Task to complete:
In the items, reproduce everything from the line containing "Document page, 1500x934 pixels." down to the line containing "290, 1538, 1010]", changing "bbox" to "bounding box" and leaving all other text unaltered.

[Element and region data]
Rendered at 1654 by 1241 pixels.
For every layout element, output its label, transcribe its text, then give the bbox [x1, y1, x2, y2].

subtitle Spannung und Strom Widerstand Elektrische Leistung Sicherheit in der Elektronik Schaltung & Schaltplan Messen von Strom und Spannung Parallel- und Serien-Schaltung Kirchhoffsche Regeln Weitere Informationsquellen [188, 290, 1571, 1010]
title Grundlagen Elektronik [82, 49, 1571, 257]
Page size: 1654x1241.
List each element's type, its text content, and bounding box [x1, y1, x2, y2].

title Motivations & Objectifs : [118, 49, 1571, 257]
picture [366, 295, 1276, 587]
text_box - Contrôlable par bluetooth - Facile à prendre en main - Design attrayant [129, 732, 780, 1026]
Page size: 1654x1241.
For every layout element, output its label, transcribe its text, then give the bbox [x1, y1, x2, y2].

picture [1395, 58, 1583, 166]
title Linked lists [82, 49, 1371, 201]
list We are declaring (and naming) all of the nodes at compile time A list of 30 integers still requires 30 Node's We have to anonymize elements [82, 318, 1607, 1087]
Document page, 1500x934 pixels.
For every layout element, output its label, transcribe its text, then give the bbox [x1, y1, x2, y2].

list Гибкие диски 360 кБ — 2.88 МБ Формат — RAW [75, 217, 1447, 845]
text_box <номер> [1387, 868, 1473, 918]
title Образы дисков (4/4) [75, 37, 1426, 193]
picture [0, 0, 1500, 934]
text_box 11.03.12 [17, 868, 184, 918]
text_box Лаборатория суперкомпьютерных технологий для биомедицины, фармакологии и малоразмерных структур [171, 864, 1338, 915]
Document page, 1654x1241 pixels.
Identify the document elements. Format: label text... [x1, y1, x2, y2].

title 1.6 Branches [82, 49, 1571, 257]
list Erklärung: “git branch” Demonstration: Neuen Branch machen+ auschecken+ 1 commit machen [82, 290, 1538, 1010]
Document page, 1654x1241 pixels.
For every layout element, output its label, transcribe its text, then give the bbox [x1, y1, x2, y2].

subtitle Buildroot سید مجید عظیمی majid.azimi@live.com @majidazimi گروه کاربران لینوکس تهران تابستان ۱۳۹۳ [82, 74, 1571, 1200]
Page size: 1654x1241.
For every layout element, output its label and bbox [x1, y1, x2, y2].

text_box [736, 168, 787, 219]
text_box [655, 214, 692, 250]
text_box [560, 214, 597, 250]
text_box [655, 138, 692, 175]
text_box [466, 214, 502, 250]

Answer to this problem:
Document page, 1500x934 pixels.
For every layout element, output its label, transcribe its text, then give the bounding box [x1, y1, x2, y2].

list Гибкие диски 360 кБ — 2.88 МБ Формат — RAW [75, 217, 1447, 845]
text_box <номер> [1387, 868, 1473, 918]
title Образы дисков (4/4) [75, 37, 1426, 193]
picture [0, 0, 1500, 934]
text_box 11.03.12 [17, 868, 184, 918]
text_box Лаборатория суперкомпьютерных технологий для биомедицины, фармакологии и малоразмерных структур [171, 864, 1338, 915]
Document page, 1654x1241 pixels.
Identify the document elements. Format: label text... [x1, y1, x2, y2].

title 1.6 Branches [82, 49, 1571, 257]
list Erklärung: “git branch” Demonstration: Neuen Branch machen+ auschecken+ 1 commit machen [82, 290, 1538, 1010]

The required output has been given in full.